11.
Seine Hände.
Seine Hände!
Er streckte sie weit von sich und starrte sie an wie Fremdkörper, die nicht zu ihm gehörten. Wie Gebirgszüge traten nach der ungeheuren Anstrengung die blauen Adern daraus hervor, noch immer waren die Finger so verkrümmt, wie sie um den Hals der Frau gelegen hatten. Mit unmenschlicher Kraft hatte er zugedrückt, und ab einem bestimmten Zeitpunkt hatten seine Hände ein Eigenleben entwickelt und nicht mehr aufhören wollen.
Da war die Erinnerung zurückgekehrt.
Wieder einmal.
Er wusste, wozu seine Hände fähig waren, auch wenn sein Kopf sich dagegen sträubte. Damals, an den schwarzen Plastikgriffen, war es genauso gewesen. Selbst wenn er es gewollt hätte, er hätte sie nicht davon lösen können.
Schwer atmend auf dem kleinen Flur hockend, beruhigte er sich langsam. Adrenalin und Anspannung sackten in sich zusammen, sein Herzschlag kehrte in den normalen Bereich zurück, und er nahm außer seinen Händen auch die Umgebung wieder wahr.
Gegenüber lehnte die Leiche an der Wand, der Kopf nach vorn gesackt, zum Glück, denn so konnte sie ihn nicht ansehen.
Im Schlafzimmer auf dem Bett lag die andere.
Er musste hier weg, das war ihm klar, aber diese kleine Unterbrechung war nicht zu verhindern gewesen. Sein Körper und sein Kopf hatten nicht mehr mitgespielt, ihm die Gefolgschaft verweigert, das alles war doch anstrengender, als er gedacht hatte.
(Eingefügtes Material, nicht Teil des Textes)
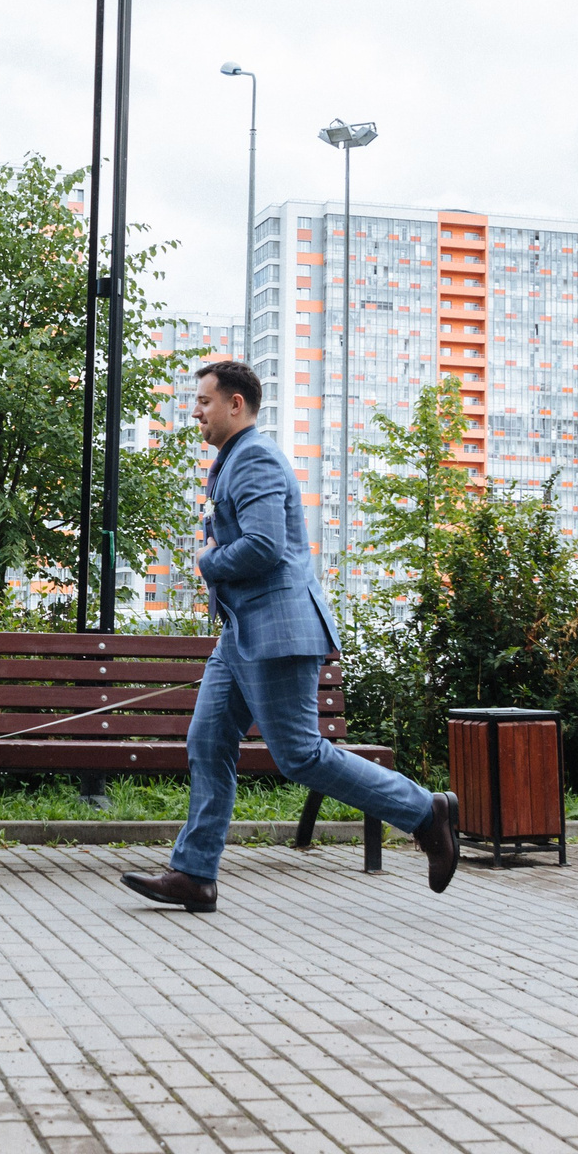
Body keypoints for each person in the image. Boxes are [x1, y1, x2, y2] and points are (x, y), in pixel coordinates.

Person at [120, 359, 460, 913]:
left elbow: (263, 547)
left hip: (277, 630)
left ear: (236, 404)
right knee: (208, 740)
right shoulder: (229, 461)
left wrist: (207, 561)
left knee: (300, 755)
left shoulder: (253, 456)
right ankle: (194, 874)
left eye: (204, 401)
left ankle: (426, 813)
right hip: (241, 635)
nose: (195, 411)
Aber jetzt ging es wieder.
Jetzt konnte er seine Reise fortsetzen.
Also schob er sich an der Wand hoch und musste sich daran abstützen, da ihm schwindelig war. Farbige Kreise tanzten vor seinen Augen, und dann hatte er plötzlich einen glasklaren Moment, in dem er alles sah. Die Brücke, den Bach, das gurgelnde Wasser, das schwindende Leben, den flehenden Blick in ihren Augen. Tu es, tu es, tu es.
Es war nicht seine Schuld! Die Krankheit war schuld, nicht er.
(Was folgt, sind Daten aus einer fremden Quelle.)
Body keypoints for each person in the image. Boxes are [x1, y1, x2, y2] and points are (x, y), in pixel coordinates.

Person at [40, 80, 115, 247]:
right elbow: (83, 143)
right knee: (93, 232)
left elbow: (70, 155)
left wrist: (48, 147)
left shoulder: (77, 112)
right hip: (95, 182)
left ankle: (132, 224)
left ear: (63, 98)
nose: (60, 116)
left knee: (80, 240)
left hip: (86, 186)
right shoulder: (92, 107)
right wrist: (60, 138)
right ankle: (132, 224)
Hör auf damit, mach nicht weiter. Beende deine Reise!
Ihre Stimme klang wie damals, als sie beschwörend auf ihn eingeredet hatte. Aber heute war heute, und nachdem ihn alle betrogen und belogen hatten, nachdem er den Verrat erkannt hatte, gab es kein Zurück mehr.
Nein, er würde seine Reise fortsetzen.
Und dafür benötigte er einen Koffer.
»Ich packe meinen Koffer, und auf die Reise geht …«, sagte er leise vor sich hin, während er sich in der kleinen Wohnung auf die Suche machte.
Er suchte und suchte, fand aber einfach keinen Koffer. Sein Ärger wuchs. Steigerte sich in die Wut, die er so schlecht kontrollieren konnte.